Task objective
After locating the line with "Gameplay with a", reproduce it and all following lines of the listing below exactly, stopping only at the final line.

The data
※

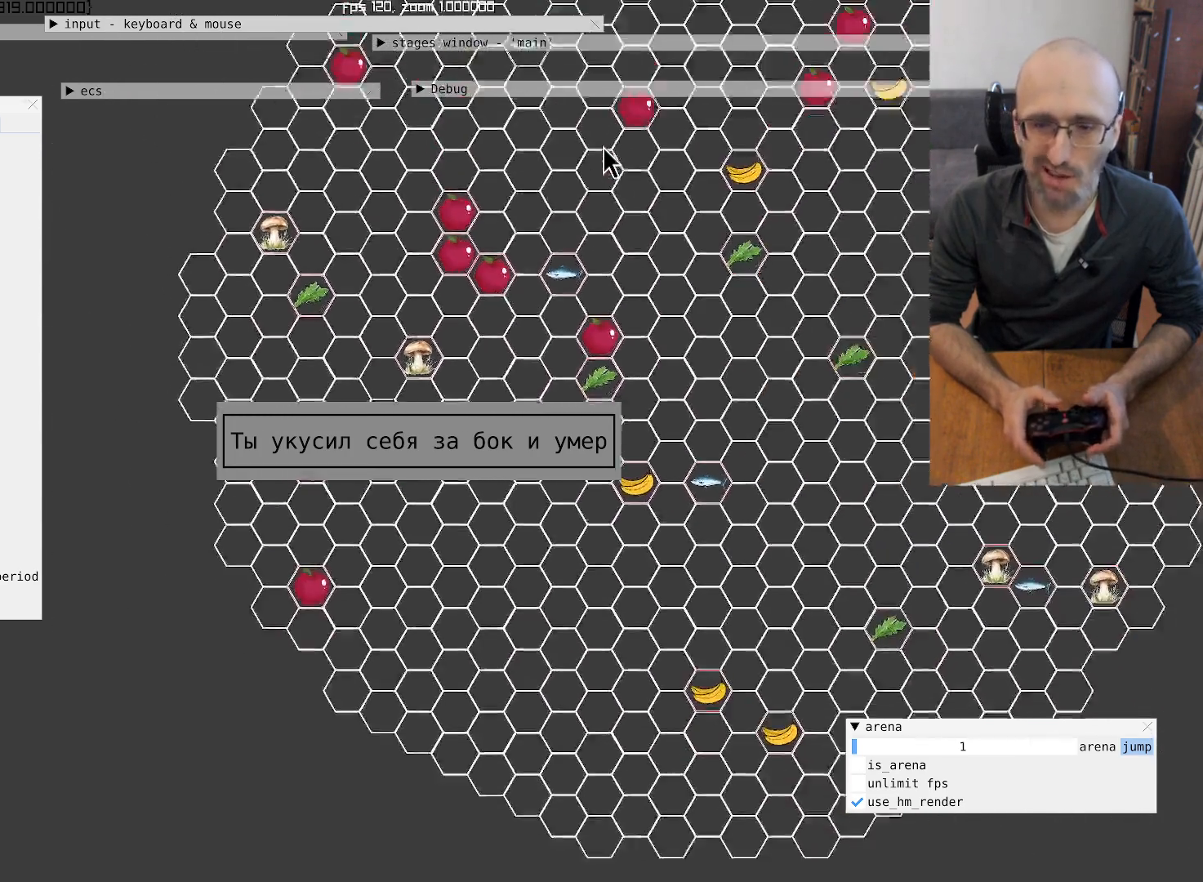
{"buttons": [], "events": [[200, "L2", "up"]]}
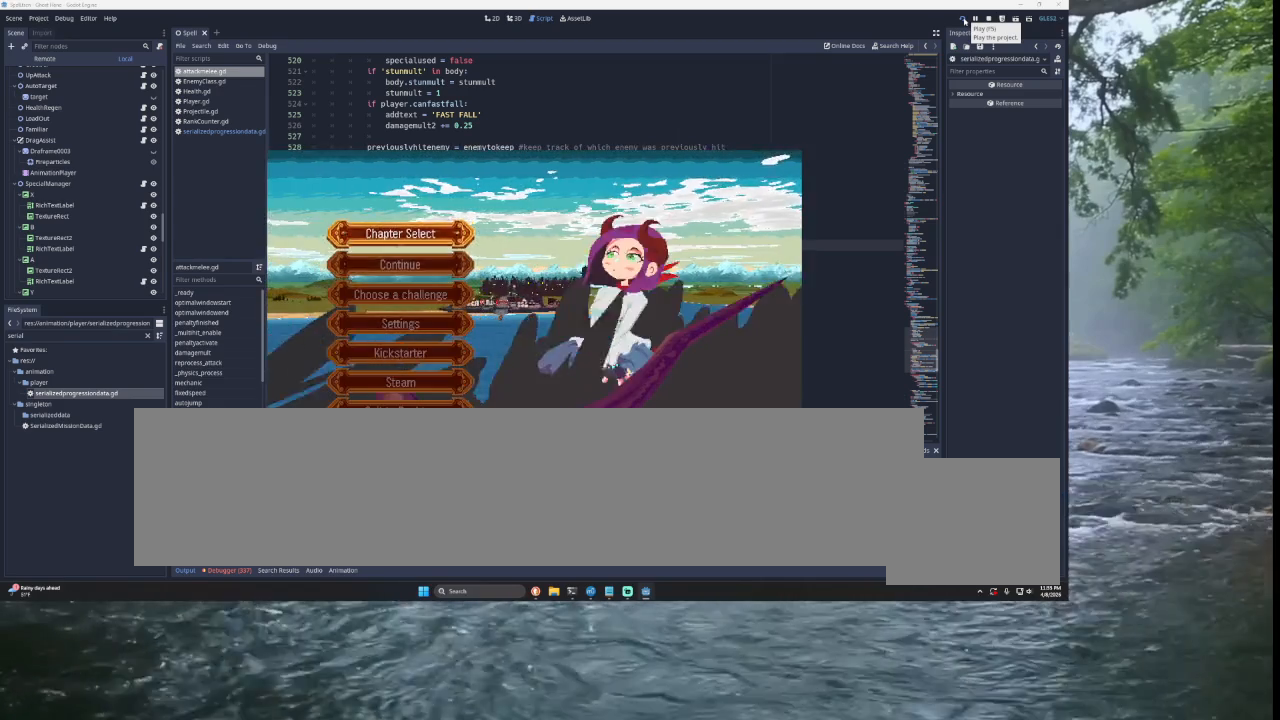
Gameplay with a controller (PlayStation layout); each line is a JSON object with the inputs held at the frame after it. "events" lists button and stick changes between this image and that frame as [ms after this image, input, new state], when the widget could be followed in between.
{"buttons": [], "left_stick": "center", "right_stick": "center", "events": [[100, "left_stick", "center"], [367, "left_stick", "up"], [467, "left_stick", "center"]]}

※

Task result
Gameplay with a controller (PlayStation layout); each line is a JSON object with the inputs held at the frame after it. "events" lists button and stick changes between this image and that frame as [ms after this image, input, new state], when the widget could be followed in between.
{"buttons": [], "left_stick": "center", "right_stick": "center", "events": [[100, "left_stick", "center"], [367, "left_stick", "up"], [467, "left_stick", "center"]]}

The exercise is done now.